ASSIGNMENT → Out of the lines below, please list those that hold the string "School".

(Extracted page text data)
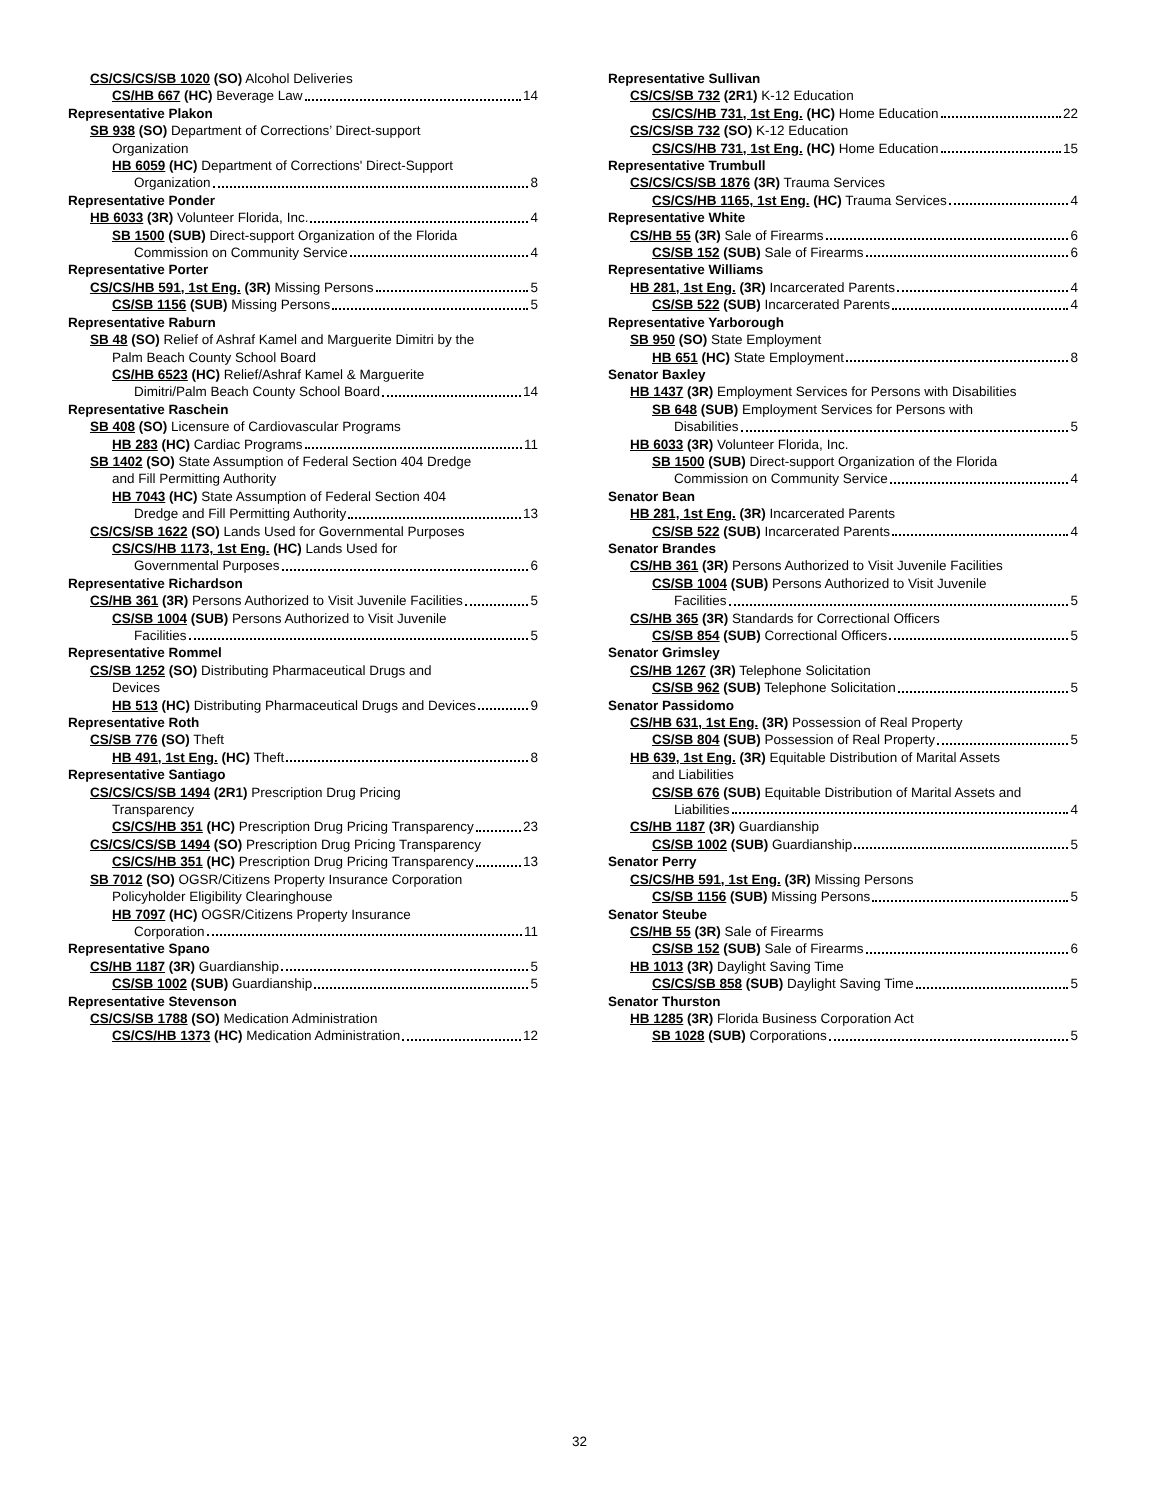CS/CS/CS/SB 1020 (SO) Alcohol Deliveries
CS/HB 667 (HC) Beverage Law 14
Representative Plakon
SB 938 (SO) Department of Corrections’ Direct-support
Organization
HB 6059 (HC) Department of Corrections' Direct-Support
Organization 8
Representative Ponder
HB 6033 (3R) Volunteer Florida, Inc. 4
SB 1500 (SUB) Direct-support Organization of the Florida
Commission on Community Service 4
Representative Porter
CS/CS/HB 591, 1st Eng. (3R) Missing Persons 5
CS/SB 1156 (SUB) Missing Persons 5
Representative Raburn
SB 48 (SO) Relief of Ashraf Kamel and Marguerite Dimitri by the
Palm Beach County School Board
CS/HB 6523 (HC) Relief/Ashraf Kamel & Marguerite
Dimitri/Palm Beach County School Board 14
Representative Raschein
SB 408 (SO) Licensure of Cardiovascular Programs
HB 283 (HC) Cardiac Programs 11
SB 1402 (SO) State Assumption of Federal Section 404 Dredge
and Fill Permitting Authority
HB 7043 (HC) State Assumption of Federal Section 404
Dredge and Fill Permitting Authority 13
CS/CS/SB 1622 (SO) Lands Used for Governmental Purposes
CS/CS/HB 1173, 1st Eng. (HC) Lands Used for
Governmental Purposes 6
Representative Richardson
CS/HB 361 (3R) Persons Authorized to Visit Juvenile Facilities 5
CS/SB 1004 (SUB) Persons Authorized to Visit Juvenile
Facilities 5
Representative Rommel
CS/SB 1252 (SO) Distributing Pharmaceutical Drugs and
Devices
HB 513 (HC) Distributing Pharmaceutical Drugs and Devices 9
Representative Roth
CS/SB 776 (SO) Theft
HB 491, 1st Eng. (HC) Theft 8
Representative Santiago
CS/CS/CS/SB 1494 (2R1) Prescription Drug Pricing
Transparency
CS/CS/HB 351 (HC) Prescription Drug Pricing Transparency 23
CS/CS/CS/SB 1494 (SO) Prescription Drug Pricing Transparency
CS/CS/HB 351 (HC) Prescription Drug Pricing Transparency 13
SB 7012 (SO) OGSR/Citizens Property Insurance Corporation
Policyholder Eligibility Clearinghouse
HB 7097 (HC) OGSR/Citizens Property Insurance
Corporation 11
Representative Spano
CS/HB 1187 (3R) Guardianship 5
CS/SB 1002 (SUB) Guardianship 5
Representative Stevenson
CS/CS/SB 1788 (SO) Medication Administration
CS/CS/HB 1373 (HC) Medication Administration 12
Representative Sullivan
CS/CS/SB 732 (2R1) K-12 Education
CS/CS/HB 731, 1st Eng. (HC) Home Education 22
CS/CS/SB 732 (SO) K-12 Education
CS/CS/HB 731, 1st Eng. (HC) Home Education 15
Representative Trumbull
CS/CS/CS/SB 1876 (3R) Trauma Services
CS/CS/HB 1165, 1st Eng. (HC) Trauma Services 4
Representative White
CS/HB 55 (3R) Sale of Firearms 6
CS/SB 152 (SUB) Sale of Firearms 6
Representative Williams
HB 281, 1st Eng. (3R) Incarcerated Parents 4
CS/SB 522 (SUB) Incarcerated Parents 4
Representative Yarborough
SB 950 (SO) State Employment
HB 651 (HC) State Employment 8
Senator Baxley
HB 1437 (3R) Employment Services for Persons with Disabilities
SB 648 (SUB) Employment Services for Persons with
Disabilities 5
HB 6033 (3R) Volunteer Florida, Inc.
SB 1500 (SUB) Direct-support Organization of the Florida
Commission on Community Service 4
Senator Bean
HB 281, 1st Eng. (3R) Incarcerated Parents
CS/SB 522 (SUB) Incarcerated Parents 4
Senator Brandes
CS/HB 361 (3R) Persons Authorized to Visit Juvenile Facilities
CS/SB 1004 (SUB) Persons Authorized to Visit Juvenile
Facilities 5
CS/HB 365 (3R) Standards for Correctional Officers
CS/SB 854 (SUB) Correctional Officers 5
Senator Grimsley
CS/HB 1267 (3R) Telephone Solicitation
CS/SB 962 (SUB) Telephone Solicitation 5
Senator Passidomo
CS/HB 631, 1st Eng. (3R) Possession of Real Property
CS/SB 804 (SUB) Possession of Real Property 5
HB 639, 1st Eng. (3R) Equitable Distribution of Marital Assets
and Liabilities
CS/SB 676 (SUB) Equitable Distribution of Marital Assets and
Liabilities 4
CS/HB 1187 (3R) Guardianship
CS/SB 1002 (SUB) Guardianship 5
Senator Perry
CS/CS/HB 591, 1st Eng. (3R) Missing Persons
CS/SB 1156 (SUB) Missing Persons 5
Senator Steube
CS/HB 55 (3R) Sale of Firearms
CS/SB 152 (SUB) Sale of Firearms 6
HB 1013 (3R) Daylight Saving Time
CS/CS/SB 858 (SUB) Daylight Saving Time 5
Senator Thurston
HB 1285 (3R) Florida Business Corporation Act
SB 1028 (SUB) Corporations 5
32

SOLVED EXERCISE →
Palm Beach County School Board
Dimitri/Palm Beach County School Board 14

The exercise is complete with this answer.